Мы путешествуем вокруг домов нашего микрорайона. Собаке надо дать выгуляться. Полсуток она безвылазно находится в сравнительно небольшой, около восьмидесяти метров, квартире. Роза суетливо перебегает на поводке с одной стороны дороги на другую. Обнюхивает каждую кочку и останавливается возле любой оградки, исследует каждую отдушину, ступеньку, колеса стоящих во дворе с ночи машин. Более добродушного и любознательного существа я не знаю. Собственно, кроме пищи и любви хозяев ей ничего не надо. Но если хозяин один и не в духе, она готова потерпеть. Она складывает уши топориком и садится на пороге в кухню, в ее “зоне”. Она будет ждать справедливости, будет ждать хозяйку. Саломея просто не может есть одна, как бы она ни была голодна, всегда почти половину со своей тарелки отдает собаке. В этом случае собака всегда сидит у ее стула и, выхватив из ее рук очередной кусок, на лету проглотив, опять смотрит коричневыми, все понимающими голодными глазами. Меня возмущает, что Саломея дает собаке еду с рук, позволяет облизывать ладони, чуть ли не выхватывать куски прямо из тарелки. Меня это беспокоит, я понимаю, что наша очаровательная собака — зверина, обожающая помойки и обнюхивающая все встреченные ею на пути мусорные баки. Саломее к ее смертельной болезни еще не хватает какой-нибудь собачьей инфекции. Но я терплю, я все терплю, иначе у меня поднимается гнев на эту скучную, размеренную жизнь, мне захочется послать все к черту, хлопнуть дверью, заорать: разве у меня нет права на нормальную здоровую жизнь? Но я терплю — сколько Саломее осталось?
Иногда я, конечно, думаю, что я, который держит все в себе, могу умереть раньше и оставить Саломею со всеми ее недугами и смертельными болезнями хоронить меня, самой заботиться о даче, собаке, машине и квартире, заботиться о себе. И сколько мне самому-то осталось? Но я уже привык, что справляюсь со всем, смогу переломить все обстоятельства, я вообще по-следнее время живу, не задумываясь над тем, кто раньше, я просто живу, полагаясь на Бога, на Его волю и готов принять из Его руки любую кару. Но кара уже есть, суд вершится — у нас с Саломеей нет детей.
Мы с Розой обходим по периметру наш квартал. Семь часов, все дворники уже на своих местах.
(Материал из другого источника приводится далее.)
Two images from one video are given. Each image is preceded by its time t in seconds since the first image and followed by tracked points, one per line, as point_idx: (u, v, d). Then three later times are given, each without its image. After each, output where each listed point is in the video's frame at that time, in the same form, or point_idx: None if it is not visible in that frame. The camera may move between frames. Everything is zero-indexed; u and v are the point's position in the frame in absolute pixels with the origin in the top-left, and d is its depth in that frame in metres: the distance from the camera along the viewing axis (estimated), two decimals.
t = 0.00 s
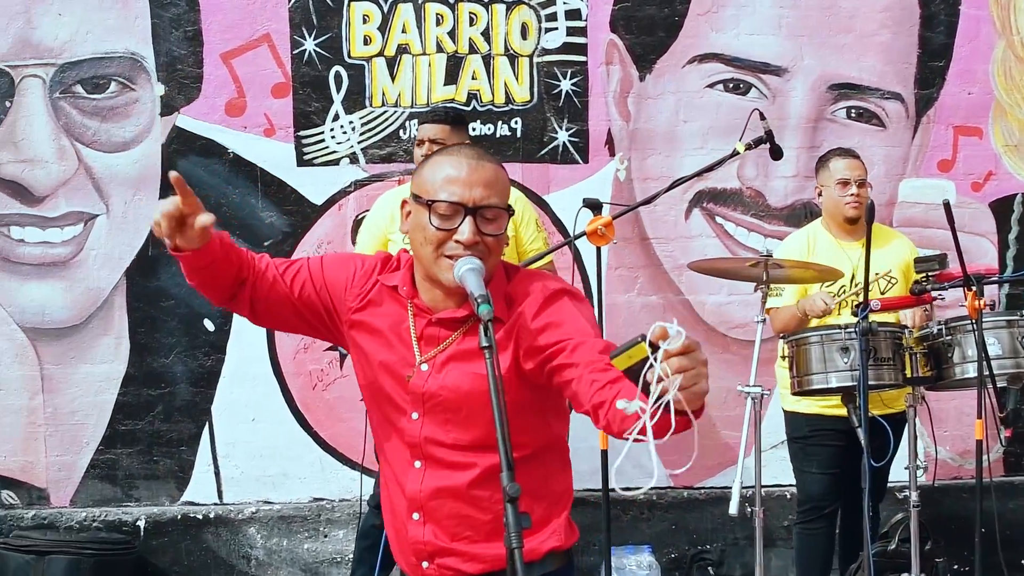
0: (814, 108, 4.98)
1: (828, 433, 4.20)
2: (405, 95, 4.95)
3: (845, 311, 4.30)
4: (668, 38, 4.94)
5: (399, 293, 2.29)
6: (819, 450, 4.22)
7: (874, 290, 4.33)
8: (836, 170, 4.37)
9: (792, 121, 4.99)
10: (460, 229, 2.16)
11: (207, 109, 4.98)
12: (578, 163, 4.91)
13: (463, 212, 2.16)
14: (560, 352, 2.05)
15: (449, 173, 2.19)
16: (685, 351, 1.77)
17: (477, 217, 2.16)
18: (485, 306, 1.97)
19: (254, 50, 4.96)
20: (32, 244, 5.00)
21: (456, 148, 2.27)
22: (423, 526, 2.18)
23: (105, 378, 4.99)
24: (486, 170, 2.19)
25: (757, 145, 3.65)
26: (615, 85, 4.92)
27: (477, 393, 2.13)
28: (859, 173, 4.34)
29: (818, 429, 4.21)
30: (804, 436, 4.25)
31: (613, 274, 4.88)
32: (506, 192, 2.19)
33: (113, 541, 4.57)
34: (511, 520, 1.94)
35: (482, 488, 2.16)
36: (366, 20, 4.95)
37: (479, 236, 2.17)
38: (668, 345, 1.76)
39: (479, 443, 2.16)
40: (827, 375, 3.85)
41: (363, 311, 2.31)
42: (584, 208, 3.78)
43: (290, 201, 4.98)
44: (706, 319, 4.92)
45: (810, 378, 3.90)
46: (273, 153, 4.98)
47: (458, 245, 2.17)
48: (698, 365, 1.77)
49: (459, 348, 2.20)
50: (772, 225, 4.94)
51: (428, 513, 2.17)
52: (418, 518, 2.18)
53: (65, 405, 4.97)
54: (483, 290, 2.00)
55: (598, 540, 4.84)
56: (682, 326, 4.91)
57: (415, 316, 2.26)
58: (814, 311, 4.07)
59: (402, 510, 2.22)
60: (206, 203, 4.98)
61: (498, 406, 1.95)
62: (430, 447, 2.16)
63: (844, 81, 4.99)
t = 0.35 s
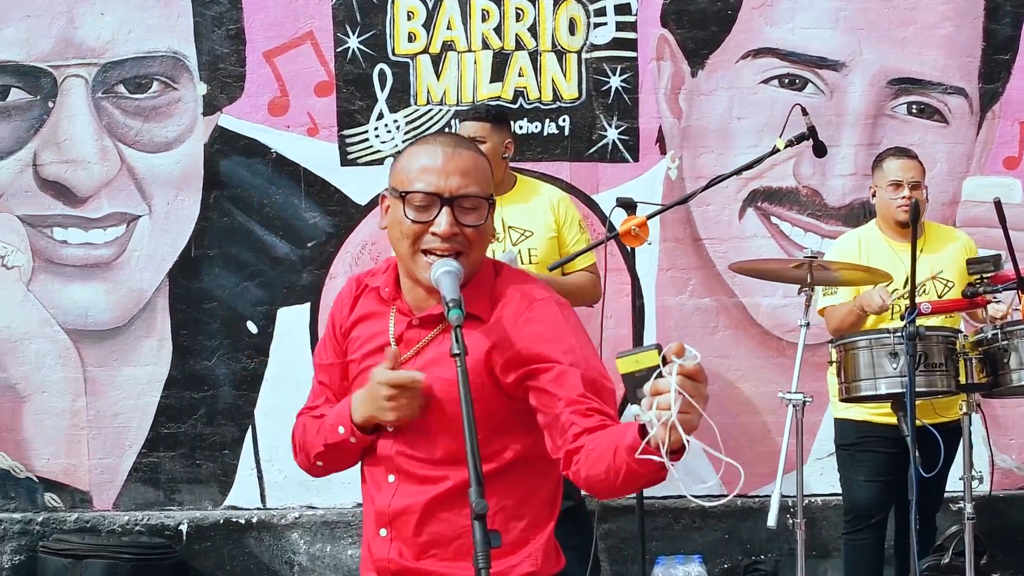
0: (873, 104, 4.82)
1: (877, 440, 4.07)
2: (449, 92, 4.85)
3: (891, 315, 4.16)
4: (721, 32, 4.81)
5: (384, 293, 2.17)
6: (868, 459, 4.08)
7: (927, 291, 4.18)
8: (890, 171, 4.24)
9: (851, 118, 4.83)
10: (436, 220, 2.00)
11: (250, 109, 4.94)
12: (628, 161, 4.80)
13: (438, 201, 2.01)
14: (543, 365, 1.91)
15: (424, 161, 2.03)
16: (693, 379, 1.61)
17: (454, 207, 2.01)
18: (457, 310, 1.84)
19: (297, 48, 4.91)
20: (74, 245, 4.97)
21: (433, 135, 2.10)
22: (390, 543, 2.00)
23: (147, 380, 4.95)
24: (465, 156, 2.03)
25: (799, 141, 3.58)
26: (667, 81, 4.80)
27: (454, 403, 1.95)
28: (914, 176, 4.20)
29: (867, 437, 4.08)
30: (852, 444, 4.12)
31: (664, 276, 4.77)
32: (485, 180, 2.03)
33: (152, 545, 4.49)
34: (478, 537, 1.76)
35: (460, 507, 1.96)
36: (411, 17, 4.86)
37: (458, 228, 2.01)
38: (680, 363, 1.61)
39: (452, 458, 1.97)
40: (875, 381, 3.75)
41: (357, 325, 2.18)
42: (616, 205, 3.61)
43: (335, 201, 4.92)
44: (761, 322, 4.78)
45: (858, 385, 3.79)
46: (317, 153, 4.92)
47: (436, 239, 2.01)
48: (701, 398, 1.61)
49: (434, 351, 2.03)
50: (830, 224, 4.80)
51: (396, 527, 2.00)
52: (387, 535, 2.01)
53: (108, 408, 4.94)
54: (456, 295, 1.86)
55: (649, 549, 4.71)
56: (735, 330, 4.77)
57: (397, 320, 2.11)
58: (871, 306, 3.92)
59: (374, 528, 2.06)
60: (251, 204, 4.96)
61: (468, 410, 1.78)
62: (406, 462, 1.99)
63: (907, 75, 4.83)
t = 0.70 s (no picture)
0: (948, 101, 4.67)
1: (952, 451, 3.96)
2: (511, 91, 4.78)
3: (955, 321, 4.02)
4: (789, 28, 4.69)
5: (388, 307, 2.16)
6: (941, 470, 3.97)
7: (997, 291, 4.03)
8: (958, 165, 4.13)
9: (924, 115, 4.68)
10: (439, 218, 2.05)
11: (311, 109, 4.91)
12: (693, 161, 4.70)
13: (442, 200, 2.06)
14: (568, 380, 1.95)
15: (428, 160, 2.08)
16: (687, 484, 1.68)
17: (457, 206, 2.05)
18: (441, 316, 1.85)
19: (358, 47, 4.87)
20: (137, 246, 5.00)
21: (441, 134, 2.15)
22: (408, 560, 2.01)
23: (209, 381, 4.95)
24: (469, 155, 2.08)
25: (855, 139, 3.52)
26: (733, 78, 4.70)
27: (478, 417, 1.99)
28: (984, 168, 4.09)
29: (942, 446, 3.97)
30: (926, 454, 4.00)
31: (731, 277, 4.68)
32: (490, 180, 2.08)
33: (210, 548, 4.44)
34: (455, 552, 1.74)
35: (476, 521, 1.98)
36: (472, 14, 4.80)
37: (460, 227, 2.05)
38: (669, 480, 1.67)
39: (475, 470, 1.98)
40: (939, 388, 3.65)
41: (353, 347, 2.14)
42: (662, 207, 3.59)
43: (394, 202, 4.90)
44: (831, 324, 4.65)
45: (921, 391, 3.70)
46: (378, 153, 4.89)
47: (437, 237, 2.05)
48: (690, 504, 1.69)
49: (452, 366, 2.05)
50: (902, 224, 4.67)
51: (415, 544, 2.00)
52: (403, 552, 2.02)
53: (170, 409, 4.97)
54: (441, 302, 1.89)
55: (715, 556, 4.63)
56: (805, 333, 4.65)
57: (409, 335, 2.11)
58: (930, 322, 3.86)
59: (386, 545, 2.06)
60: (312, 205, 4.92)
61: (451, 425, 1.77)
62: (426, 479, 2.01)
63: (984, 71, 4.66)
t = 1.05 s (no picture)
0: None
1: None
2: (580, 85, 4.70)
3: None
4: (864, 19, 4.56)
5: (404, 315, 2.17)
6: (1016, 474, 3.83)
7: None
8: None
9: (1006, 107, 4.52)
10: (453, 207, 2.06)
11: (377, 104, 4.87)
12: (765, 155, 4.60)
13: (456, 190, 2.07)
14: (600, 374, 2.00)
15: (445, 151, 2.10)
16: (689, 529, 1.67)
17: (472, 195, 2.07)
18: (439, 309, 1.83)
19: (425, 42, 4.82)
20: (203, 243, 5.03)
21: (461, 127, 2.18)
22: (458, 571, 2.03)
23: (274, 379, 4.97)
24: (485, 147, 2.10)
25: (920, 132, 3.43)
26: (807, 71, 4.58)
27: (514, 422, 2.02)
28: None
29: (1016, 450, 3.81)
30: (1000, 458, 3.85)
31: (804, 275, 4.57)
32: (506, 170, 2.10)
33: (276, 547, 4.42)
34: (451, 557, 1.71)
35: (517, 524, 2.01)
36: (540, 8, 4.72)
37: (474, 218, 2.07)
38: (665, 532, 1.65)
39: (516, 472, 2.01)
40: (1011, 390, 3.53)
41: (369, 359, 2.15)
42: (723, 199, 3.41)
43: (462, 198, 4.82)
44: (908, 324, 4.52)
45: (993, 392, 3.58)
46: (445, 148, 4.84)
47: (451, 227, 2.07)
48: (691, 550, 1.67)
49: (480, 372, 2.07)
50: (982, 220, 4.53)
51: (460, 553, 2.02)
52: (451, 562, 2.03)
53: (237, 407, 4.98)
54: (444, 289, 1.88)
55: (787, 561, 4.54)
56: (881, 332, 4.53)
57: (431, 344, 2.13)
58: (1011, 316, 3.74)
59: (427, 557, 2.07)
60: (378, 201, 4.90)
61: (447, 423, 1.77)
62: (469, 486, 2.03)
63: None
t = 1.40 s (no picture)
0: None
1: None
2: (642, 82, 4.64)
3: None
4: (933, 13, 4.43)
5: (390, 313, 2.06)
6: None
7: None
8: None
9: None
10: (447, 205, 1.95)
11: (437, 103, 4.85)
12: (832, 153, 4.50)
13: (452, 187, 1.96)
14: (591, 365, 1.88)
15: (441, 148, 1.99)
16: None
17: (468, 194, 1.96)
18: (431, 309, 1.75)
19: (486, 40, 4.79)
20: (266, 242, 5.10)
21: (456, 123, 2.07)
22: None
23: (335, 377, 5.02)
24: (484, 145, 1.99)
25: (978, 127, 3.21)
26: (874, 66, 4.47)
27: (505, 423, 1.91)
28: None
29: None
30: None
31: (871, 275, 4.46)
32: (505, 169, 1.99)
33: (333, 547, 4.42)
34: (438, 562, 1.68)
35: (515, 529, 1.91)
36: (602, 4, 4.66)
37: (469, 217, 1.96)
38: None
39: (513, 473, 1.91)
40: None
41: (358, 362, 2.04)
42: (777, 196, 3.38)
43: (523, 197, 4.78)
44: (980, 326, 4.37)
45: None
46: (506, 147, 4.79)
47: (445, 225, 1.96)
48: None
49: (470, 373, 1.96)
50: None
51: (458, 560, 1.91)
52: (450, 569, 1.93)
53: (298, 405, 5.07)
54: (439, 292, 1.78)
55: (853, 566, 4.49)
56: (950, 334, 4.40)
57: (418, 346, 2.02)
58: None
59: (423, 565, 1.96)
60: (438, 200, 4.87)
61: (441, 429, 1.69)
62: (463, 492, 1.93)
63: None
У нас с Саломеей и Розой отличный сталинский дом, построенный так давно, что, когда в него въезжали мои уже ушедшие от нас родители, этот дом стоял на московской окраине. Я еще помню, как с двумя пересадками, сначала на трескучем автобусе, потом без пересадок от Киевского вокзала мы с продуктами — никаких магазинов в округе, конечно, не было — ездили на метро. Тогда это была последняя станция на линии, а сейчас — почти центр города, один из самых лучших и престижных районов. Раньше в нашем доме, при его заселении, в отдельных, иногда и коммунальных квартирах жила разная мелкослуживая шушера, выселенная по реконструкции из центра: педагоги, уборщицы, типографские рабочие, третьесортные актеры, инженеры, ничем не зарекомендовавшие себя журналисты; но со временем все эти квартиры расселили, семьям, которые разрастались, дали отдельные квартиры на новых окраинах, а дом постепенно заселила та часть населения, не скажу народа, которая в обществе называется номенклатурой. По утрам в советское время у каждого подъезда выстраивалась кавалькада черных и блестящих, как воронье, персональных “Волг”.